The Supreme Court has recently granted Emotional Perception permission to appeal the decision of the Court of Appeal, which was handed down on 19 July 2024. As reported previously, the Court of Appeal decided that a trained artificial neural network (ANN) involves a computer program, and that Emotional Perception’s ANN was not patentable due to lack of technical contribution. The most notable aspect of the hearing was the Court’s interpretation of the terms computer and technical contribution.
This case has attracted a lot of attention in the worlds of IP and AI, as its journey through the Courts has been nothing short of remarkable. As reported previously, the High Court had found that trained ANNs were not computer programs as such, and so could not be excluded from patentability. This finding effectively overturned the UKIPO’s stance on ANNs, and indeed the UKIPO’s decision to refuse Emotional Perception’s patent application for an ANN-based media file recommendation engine. However, the Court of Appeal subsequently overturned the High Court’s decision, upholding the UKIPO’s original decision that Emotional Perception’s application is excluded from patentability. Now we look forward to hearing what the highest court in the UK has to say on the matter!
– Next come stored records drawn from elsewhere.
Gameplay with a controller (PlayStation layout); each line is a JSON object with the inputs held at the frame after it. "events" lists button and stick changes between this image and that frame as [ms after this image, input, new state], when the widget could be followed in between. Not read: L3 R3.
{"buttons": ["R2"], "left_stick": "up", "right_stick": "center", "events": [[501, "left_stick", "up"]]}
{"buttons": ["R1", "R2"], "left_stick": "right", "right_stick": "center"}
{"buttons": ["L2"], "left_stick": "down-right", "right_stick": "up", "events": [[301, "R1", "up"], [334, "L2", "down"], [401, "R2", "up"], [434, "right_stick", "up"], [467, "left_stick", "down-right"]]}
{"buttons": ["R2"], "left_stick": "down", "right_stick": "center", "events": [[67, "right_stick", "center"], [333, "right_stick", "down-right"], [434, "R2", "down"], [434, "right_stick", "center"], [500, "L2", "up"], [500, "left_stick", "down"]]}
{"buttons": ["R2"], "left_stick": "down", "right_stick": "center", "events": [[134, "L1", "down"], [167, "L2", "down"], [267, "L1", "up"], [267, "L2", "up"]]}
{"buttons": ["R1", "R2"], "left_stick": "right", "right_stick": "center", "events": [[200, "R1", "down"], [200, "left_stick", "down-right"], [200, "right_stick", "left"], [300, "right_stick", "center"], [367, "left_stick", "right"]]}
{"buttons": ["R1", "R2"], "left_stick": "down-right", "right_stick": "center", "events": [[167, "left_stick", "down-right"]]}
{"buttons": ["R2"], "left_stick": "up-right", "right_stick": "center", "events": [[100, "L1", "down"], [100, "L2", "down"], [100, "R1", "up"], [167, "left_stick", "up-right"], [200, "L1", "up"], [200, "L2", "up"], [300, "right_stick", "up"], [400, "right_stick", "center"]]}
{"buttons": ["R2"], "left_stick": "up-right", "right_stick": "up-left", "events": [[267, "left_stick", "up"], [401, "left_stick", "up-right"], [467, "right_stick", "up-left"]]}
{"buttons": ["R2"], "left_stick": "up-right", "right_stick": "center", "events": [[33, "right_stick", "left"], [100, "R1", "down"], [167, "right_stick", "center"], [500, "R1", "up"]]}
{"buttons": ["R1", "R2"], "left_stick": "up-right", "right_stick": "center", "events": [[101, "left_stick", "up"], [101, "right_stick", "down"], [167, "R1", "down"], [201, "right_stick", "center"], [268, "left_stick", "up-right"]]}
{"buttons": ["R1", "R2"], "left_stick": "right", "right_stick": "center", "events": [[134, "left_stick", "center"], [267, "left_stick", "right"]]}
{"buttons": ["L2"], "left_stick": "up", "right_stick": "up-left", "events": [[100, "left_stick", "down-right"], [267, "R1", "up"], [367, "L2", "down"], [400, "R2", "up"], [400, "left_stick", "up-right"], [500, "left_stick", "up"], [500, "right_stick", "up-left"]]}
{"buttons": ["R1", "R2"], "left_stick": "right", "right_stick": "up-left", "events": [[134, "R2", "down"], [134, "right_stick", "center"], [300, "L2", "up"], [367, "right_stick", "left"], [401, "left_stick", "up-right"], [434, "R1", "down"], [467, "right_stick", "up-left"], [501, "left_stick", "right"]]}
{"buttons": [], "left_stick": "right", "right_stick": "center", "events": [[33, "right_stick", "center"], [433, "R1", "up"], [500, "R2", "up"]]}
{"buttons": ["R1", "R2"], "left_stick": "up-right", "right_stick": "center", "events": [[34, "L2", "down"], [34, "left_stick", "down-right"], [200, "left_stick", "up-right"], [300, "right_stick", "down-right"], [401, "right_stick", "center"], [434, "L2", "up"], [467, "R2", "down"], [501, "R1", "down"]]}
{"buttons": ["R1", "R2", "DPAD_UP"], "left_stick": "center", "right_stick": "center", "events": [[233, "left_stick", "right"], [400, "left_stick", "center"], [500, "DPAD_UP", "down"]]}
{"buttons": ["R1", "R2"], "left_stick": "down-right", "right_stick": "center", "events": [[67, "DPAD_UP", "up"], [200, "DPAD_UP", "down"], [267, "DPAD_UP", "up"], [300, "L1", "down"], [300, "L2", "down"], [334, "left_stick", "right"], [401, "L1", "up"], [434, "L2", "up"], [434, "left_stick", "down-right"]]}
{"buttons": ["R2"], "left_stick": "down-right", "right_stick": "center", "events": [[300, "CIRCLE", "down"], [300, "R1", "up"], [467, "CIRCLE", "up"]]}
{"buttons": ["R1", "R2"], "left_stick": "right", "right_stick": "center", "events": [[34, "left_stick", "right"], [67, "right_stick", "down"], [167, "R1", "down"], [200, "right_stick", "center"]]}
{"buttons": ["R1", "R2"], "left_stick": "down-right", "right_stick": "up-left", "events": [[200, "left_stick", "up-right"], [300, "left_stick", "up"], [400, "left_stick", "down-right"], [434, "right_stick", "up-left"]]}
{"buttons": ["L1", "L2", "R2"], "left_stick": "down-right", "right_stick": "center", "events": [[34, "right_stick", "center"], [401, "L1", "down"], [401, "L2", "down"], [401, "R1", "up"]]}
There is no automatic right of appeal to the Supreme Court in the UK, and the fact that Emotional Perception has been granted permission indicates the legal significance of the case. The outcome of the Supreme Court’s decision is likely to have a considerable impact on how AI patent applications are handled in the UK, potentially for many years to come.
We will continue to monitor this case so that we can provide updates.